Beyond halo mass: quenching galaxy mass assembly at the edge of filaments

Monthly Notices of the Royal Astronomical Society Oxford University Press 501:3 (2020) 4635-4656

Authors:

H Song, C Laigle, Hs Hwang, J Devriendt, Y Dubois, K Kraljic, C Pichon, A Slyz, R Smith

Abstract:

We examine how the mass assembly of central galaxies depends on their location in the cosmic web. The HORIZON-AGN simulation is analysed at z ∼ 2 using the DISPERSE code to extract multi-scale cosmic filaments. We find that the dependency of galaxy properties on large-scale environment is mostly inherited from the (large-scale) environmental dependency of their host halo mass. When adopting a residual analysis that removes the host halo mass effect, we detect a direct and non-negligible influence of cosmic filaments. Proximity to filaments enhances the build-up of stellar mass, a result in agreement with previous studies.
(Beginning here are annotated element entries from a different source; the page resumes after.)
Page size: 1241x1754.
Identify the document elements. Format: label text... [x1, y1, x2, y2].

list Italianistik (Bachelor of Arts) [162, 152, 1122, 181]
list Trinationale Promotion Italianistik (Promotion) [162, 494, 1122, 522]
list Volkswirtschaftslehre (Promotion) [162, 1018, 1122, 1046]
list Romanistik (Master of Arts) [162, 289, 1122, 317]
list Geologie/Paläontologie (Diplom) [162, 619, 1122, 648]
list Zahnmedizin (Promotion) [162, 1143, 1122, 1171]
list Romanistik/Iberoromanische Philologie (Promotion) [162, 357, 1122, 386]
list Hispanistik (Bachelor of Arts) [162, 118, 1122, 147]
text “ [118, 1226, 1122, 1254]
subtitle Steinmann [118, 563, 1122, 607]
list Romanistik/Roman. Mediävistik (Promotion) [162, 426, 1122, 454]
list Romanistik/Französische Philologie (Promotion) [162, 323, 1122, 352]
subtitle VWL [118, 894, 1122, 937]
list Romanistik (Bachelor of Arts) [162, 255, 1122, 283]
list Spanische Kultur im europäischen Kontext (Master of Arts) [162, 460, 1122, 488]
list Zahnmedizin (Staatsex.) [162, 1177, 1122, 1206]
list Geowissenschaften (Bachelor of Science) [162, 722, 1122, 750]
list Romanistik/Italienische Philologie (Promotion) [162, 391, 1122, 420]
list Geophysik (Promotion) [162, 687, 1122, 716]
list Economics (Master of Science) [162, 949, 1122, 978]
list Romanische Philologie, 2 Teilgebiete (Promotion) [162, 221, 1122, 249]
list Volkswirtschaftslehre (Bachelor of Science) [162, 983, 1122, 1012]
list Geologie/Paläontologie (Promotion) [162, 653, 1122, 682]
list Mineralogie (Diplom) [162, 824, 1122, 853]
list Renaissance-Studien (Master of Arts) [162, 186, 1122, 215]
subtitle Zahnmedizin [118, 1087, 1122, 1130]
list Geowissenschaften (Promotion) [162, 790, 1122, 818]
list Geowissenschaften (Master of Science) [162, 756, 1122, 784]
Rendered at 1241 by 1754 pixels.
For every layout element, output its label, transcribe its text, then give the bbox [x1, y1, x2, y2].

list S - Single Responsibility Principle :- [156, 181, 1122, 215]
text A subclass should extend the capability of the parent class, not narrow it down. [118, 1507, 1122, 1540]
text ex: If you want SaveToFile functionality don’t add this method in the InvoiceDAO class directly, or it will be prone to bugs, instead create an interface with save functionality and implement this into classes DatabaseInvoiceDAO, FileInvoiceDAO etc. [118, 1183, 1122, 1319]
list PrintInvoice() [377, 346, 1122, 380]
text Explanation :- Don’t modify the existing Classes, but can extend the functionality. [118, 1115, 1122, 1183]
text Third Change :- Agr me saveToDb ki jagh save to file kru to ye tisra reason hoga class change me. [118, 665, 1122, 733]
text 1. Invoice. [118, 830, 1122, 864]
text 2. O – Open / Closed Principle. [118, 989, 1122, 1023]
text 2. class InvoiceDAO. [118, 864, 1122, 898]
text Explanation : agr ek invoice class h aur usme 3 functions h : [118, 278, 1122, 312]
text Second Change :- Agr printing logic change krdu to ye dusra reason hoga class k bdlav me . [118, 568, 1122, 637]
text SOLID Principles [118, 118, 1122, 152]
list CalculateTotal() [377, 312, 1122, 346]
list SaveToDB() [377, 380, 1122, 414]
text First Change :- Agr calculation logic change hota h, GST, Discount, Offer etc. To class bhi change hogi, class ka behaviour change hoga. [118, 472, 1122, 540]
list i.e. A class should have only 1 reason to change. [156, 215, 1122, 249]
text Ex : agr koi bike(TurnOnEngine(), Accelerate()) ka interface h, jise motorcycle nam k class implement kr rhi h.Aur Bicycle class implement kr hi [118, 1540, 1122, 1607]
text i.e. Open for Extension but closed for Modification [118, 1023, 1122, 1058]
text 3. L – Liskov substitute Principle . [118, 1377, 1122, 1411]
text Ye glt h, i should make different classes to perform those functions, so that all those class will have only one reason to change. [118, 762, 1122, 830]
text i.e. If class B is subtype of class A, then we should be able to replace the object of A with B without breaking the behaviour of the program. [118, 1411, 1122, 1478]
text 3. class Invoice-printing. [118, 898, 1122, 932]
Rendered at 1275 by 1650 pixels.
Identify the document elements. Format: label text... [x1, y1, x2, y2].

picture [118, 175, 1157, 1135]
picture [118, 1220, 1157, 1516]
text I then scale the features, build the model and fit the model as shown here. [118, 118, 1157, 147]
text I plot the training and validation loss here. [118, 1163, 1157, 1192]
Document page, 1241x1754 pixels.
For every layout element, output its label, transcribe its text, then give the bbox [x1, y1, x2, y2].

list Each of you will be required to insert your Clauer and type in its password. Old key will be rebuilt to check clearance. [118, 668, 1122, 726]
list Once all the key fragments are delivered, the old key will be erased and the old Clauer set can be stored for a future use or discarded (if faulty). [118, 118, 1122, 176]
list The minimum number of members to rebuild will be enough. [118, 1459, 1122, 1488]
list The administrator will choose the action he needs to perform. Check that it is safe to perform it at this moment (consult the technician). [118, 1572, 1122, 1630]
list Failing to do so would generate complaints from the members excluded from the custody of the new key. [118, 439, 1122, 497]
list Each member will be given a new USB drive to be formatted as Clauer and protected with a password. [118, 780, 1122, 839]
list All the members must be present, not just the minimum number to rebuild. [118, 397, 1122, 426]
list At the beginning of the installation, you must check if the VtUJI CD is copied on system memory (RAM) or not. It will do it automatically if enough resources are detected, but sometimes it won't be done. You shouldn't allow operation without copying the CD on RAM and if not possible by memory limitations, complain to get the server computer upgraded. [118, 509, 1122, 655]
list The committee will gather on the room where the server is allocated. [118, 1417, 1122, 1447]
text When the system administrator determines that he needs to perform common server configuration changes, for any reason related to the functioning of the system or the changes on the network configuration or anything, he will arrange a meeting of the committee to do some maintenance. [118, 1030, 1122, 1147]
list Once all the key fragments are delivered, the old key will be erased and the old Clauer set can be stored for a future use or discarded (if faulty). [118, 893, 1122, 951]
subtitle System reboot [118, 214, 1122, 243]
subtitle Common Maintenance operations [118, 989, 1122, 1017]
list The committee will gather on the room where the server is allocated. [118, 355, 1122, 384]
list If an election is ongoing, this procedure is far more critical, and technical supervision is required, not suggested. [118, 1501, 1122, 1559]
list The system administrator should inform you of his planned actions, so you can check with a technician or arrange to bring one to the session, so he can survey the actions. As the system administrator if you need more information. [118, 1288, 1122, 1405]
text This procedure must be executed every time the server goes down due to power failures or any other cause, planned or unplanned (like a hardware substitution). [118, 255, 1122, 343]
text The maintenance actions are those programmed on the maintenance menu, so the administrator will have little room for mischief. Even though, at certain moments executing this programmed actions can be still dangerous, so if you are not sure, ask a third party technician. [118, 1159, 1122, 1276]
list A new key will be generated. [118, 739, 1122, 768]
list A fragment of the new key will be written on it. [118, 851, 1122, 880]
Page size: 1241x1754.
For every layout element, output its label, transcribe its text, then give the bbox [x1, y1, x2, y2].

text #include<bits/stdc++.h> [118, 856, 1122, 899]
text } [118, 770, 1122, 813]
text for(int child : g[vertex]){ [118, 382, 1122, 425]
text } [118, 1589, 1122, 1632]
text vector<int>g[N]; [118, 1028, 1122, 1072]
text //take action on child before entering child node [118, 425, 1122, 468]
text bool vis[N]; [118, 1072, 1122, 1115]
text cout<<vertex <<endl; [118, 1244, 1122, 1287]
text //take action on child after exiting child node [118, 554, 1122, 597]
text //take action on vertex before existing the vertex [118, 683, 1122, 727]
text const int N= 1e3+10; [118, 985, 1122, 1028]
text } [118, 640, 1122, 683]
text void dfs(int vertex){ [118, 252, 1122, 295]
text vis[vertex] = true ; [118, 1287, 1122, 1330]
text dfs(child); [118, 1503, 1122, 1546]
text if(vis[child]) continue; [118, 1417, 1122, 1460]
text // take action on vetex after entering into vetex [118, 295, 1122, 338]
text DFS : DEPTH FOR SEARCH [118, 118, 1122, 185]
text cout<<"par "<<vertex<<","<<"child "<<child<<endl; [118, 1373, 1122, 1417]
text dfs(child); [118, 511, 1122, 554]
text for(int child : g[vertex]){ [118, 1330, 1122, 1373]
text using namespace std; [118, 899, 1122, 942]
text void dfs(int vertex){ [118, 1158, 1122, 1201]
However, our multi-scale analysis also reveals that, at the edge of filaments, star formation is suppressed. In addition, we find clues for compaction of the stellar distribution at close proximity to filaments. We suggest that gas transfer from the outside to the inside of the haloes (where galaxies reside) becomes less efficient closer to filaments, due to high angular momentum supply at the vorticity-rich edge of filaments. This quenching mechanism may partly explain the larger fraction of passive galaxies in filaments, as inferred from observations at lower redshifts.